[[ EXTRACTED RECORDS, beginning ]]

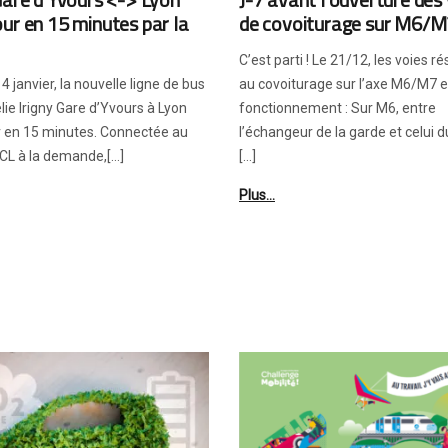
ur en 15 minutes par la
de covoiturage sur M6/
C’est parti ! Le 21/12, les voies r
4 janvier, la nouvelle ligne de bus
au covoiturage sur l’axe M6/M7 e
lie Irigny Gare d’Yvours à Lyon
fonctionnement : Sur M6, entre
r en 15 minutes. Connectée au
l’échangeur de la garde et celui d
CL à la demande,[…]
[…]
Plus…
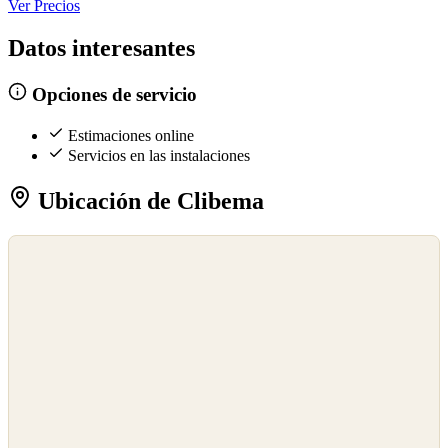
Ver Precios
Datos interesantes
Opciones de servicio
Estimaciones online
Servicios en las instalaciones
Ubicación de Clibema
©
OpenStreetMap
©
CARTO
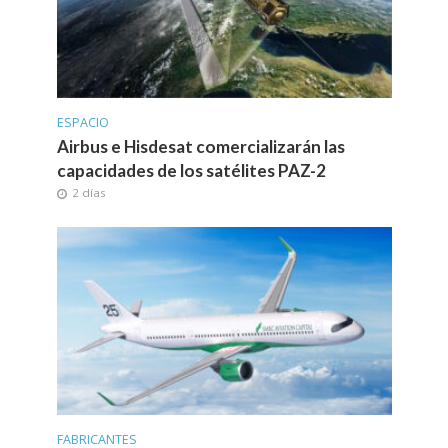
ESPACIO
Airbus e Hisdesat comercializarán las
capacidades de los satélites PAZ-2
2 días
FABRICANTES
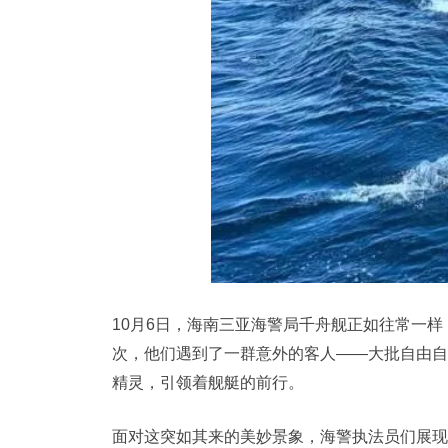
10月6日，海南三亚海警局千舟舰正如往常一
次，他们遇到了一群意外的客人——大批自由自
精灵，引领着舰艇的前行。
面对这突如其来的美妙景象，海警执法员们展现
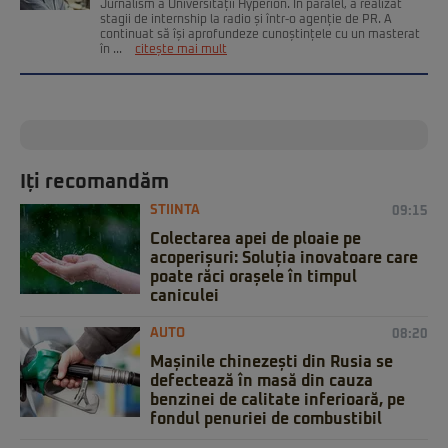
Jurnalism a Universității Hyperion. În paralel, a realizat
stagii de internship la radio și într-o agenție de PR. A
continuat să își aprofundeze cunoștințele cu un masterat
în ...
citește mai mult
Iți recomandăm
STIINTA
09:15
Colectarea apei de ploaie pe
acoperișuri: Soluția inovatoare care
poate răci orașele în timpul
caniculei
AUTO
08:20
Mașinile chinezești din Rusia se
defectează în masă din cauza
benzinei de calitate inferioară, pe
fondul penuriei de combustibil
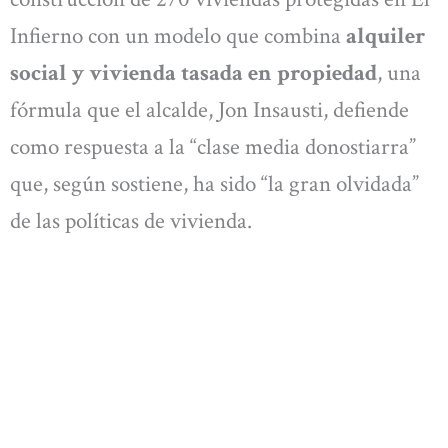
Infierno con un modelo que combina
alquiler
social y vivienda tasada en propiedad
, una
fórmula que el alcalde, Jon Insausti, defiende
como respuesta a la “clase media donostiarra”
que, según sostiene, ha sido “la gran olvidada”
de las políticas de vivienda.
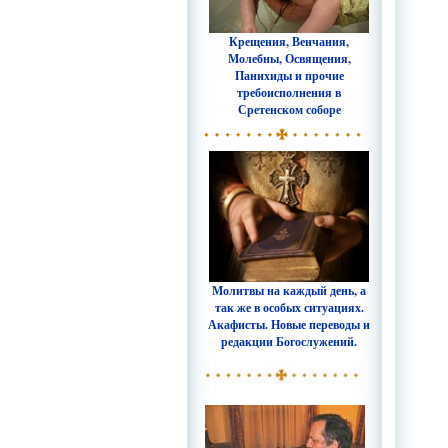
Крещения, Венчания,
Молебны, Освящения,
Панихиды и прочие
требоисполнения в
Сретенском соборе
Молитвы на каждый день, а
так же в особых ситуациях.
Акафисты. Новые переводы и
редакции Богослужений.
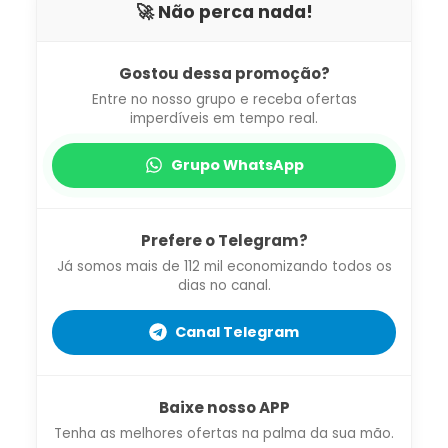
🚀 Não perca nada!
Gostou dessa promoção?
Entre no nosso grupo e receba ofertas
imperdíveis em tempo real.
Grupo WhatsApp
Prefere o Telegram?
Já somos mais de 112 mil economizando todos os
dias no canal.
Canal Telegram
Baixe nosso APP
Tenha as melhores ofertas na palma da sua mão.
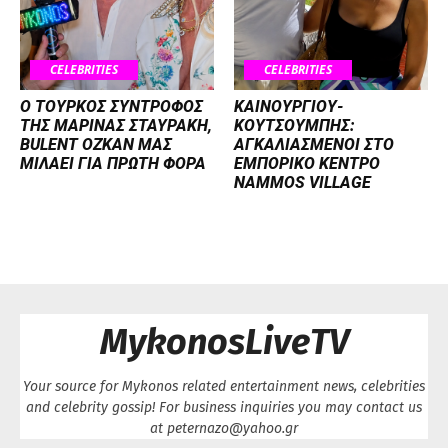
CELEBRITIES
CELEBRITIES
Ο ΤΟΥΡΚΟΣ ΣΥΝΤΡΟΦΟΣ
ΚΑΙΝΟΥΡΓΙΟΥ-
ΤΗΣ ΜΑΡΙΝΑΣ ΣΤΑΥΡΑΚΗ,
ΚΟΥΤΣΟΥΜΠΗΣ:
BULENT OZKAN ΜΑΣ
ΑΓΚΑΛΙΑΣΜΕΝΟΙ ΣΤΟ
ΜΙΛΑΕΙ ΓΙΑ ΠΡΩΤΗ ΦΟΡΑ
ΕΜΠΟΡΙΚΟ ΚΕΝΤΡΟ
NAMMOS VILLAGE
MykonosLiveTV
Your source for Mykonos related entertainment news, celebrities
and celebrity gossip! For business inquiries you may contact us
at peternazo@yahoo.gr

[[ EXTRACTED RECORDS, end ]]
[[ EXTRACTED RECORDS, beginning ]]

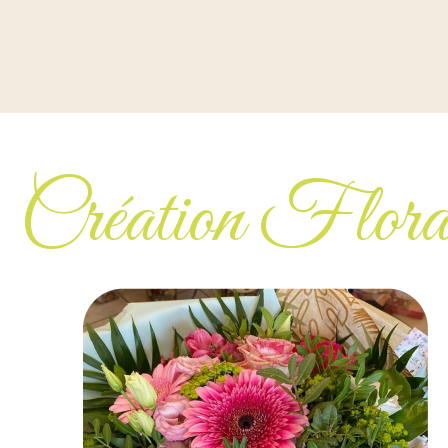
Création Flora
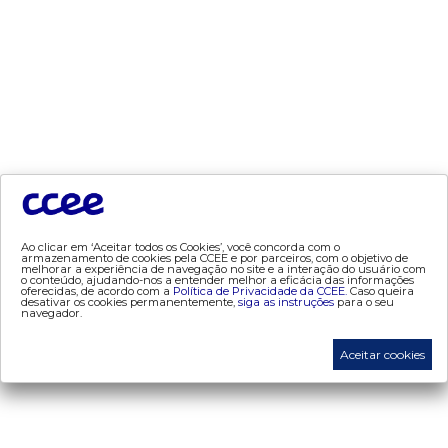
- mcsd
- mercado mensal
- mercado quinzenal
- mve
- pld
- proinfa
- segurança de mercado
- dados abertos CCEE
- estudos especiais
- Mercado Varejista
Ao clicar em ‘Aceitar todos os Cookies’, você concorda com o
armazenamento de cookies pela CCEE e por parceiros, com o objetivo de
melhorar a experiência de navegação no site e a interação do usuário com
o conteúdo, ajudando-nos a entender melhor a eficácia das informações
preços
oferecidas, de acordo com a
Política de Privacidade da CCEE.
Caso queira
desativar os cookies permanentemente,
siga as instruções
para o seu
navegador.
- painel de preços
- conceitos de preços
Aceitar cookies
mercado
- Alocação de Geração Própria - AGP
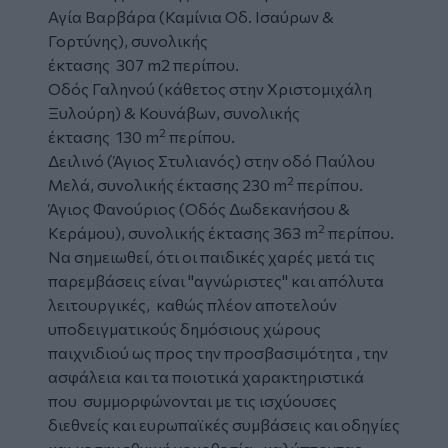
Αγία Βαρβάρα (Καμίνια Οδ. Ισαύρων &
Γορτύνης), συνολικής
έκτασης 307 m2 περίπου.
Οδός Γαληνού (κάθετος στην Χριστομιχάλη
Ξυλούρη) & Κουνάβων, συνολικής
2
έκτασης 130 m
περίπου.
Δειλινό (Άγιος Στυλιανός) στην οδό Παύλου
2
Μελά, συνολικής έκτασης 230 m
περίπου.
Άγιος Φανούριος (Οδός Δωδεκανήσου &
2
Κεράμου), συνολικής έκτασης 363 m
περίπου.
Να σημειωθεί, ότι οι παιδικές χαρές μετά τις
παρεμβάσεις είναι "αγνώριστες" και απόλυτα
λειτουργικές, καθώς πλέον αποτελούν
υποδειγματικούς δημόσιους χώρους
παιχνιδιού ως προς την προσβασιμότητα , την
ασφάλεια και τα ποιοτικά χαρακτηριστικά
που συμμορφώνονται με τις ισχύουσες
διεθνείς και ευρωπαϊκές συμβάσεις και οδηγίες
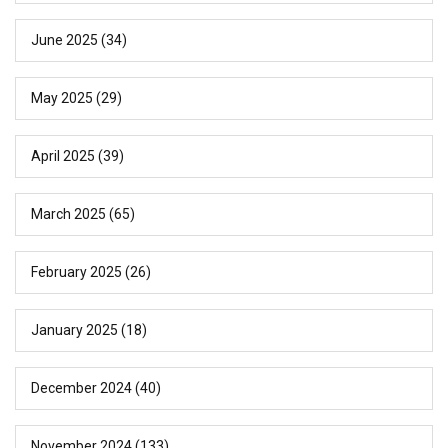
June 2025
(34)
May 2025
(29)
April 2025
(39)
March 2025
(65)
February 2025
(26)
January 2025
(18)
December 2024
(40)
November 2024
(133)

[[ EXTRACTED RECORDS, end ]]

Find the string "minutes" in the listing and return every line that holds it.

ur en 15 minutes par la
r en 15 minutes. Connectée au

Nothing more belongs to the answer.